Sanders appears to be garnering and mobilizing more young voters, who are more inclined to live-tweet a debate, especially those commonly referred to as Bernie Bros. The Vermont senators' younger, male fans have come under fire for their reportedly "vitriolic" rhetoric surrounding the Vermont senators' rival candidate, thus many of Clinton's mentions may not be all that glowing. This complicates the Twitter discussion surrounding the Democratic debate, which may be slightly more skewed towards Sanders despite what appears to be around the same amount of tweets posted mentioning each candidate.
Twitter engagement has been fairly back and forth between Sanders and Clinton. Over the course of all six debates, Sanders and Clinton have somewhat vacillated when it comes to Twitter engagement. Clinton has only the slightest of edges with a cumulative average of 46 percent of tweets sent about all six debates discussing the candidate compared to 44.5 percent for Sanders.

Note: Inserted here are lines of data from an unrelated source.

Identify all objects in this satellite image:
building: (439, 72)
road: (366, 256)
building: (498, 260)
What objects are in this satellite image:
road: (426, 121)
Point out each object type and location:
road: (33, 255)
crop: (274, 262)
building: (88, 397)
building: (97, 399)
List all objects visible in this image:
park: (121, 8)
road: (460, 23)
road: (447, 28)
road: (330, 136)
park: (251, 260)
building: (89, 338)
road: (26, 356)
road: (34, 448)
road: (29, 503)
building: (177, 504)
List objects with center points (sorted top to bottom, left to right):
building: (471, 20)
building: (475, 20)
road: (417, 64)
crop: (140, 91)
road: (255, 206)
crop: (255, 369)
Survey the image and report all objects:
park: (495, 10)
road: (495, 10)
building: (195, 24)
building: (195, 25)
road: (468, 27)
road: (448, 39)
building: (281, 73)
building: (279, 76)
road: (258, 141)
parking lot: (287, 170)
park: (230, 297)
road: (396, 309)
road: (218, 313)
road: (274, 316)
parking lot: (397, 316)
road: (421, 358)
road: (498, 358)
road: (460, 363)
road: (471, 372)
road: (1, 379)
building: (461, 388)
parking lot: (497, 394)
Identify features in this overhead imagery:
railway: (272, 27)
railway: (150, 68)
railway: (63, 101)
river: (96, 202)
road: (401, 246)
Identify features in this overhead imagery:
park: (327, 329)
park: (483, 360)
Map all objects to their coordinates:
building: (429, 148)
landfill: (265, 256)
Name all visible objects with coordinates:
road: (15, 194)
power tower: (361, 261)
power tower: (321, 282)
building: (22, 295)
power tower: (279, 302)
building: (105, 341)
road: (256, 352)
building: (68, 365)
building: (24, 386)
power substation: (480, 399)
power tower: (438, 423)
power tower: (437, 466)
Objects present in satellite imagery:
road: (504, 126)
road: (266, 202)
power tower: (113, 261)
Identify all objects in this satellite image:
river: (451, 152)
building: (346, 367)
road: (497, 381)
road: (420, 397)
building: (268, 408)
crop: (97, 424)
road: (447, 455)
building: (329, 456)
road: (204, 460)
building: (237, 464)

Where the Vermont senator clearly excels is in how many more Twitter followers he can gain over the course of a debate. Sanders has found surprising success when it comes to gaining followers on debate nights compared to Clinton and not just when he's taking the stage with his fellow Democratic candidate. During many a Republican debate, the Vermont senator has found himself earning more followers than the GOP presidential hopefuls facing off onstage. The numbers indeed seem impressive, save for the fact that Sanders has nearly 4 million fewer followers than Clinton. As of late Thursday evening, 1.41 million people #FeelTheBern on the social media site compared to 5.36 million people who proclaim #ImWithHer for Clinton.
Social media may not completely decide the fate of an election, but it can certainly play an important role. At a panel discussion at Fortune's Most Powerful Women Next Gen Summit in December of last year, media strategist and AlexInc CEO Alex Wallace proclaimed that the 2016 election has candidates fully realizing "the social media revolution" that they're taking part of. Wallace had this to say about the importance of such engagement:
It’s real-time data on people, on what they’re talking about and what the memes are. They’re [voters] able to respond [to candidates] in real time.
It's unclear if this topsy-turvy pattern of gaining engagement will continue or if Sanders will keep his Twitter momentum as he increases his follower count. Sanders and Clinton certainly have a whole lot to contend with before they meet again on a debate stage on Sunday, March 6. Between now and the seventh Democratic debate, the candidates will face a different kind of battle — that of the all-important Super Tuesday. Only time will tell if Clinton's follower count trumps Sanders' increase in followers as both continue to vie for the Democratic nomination.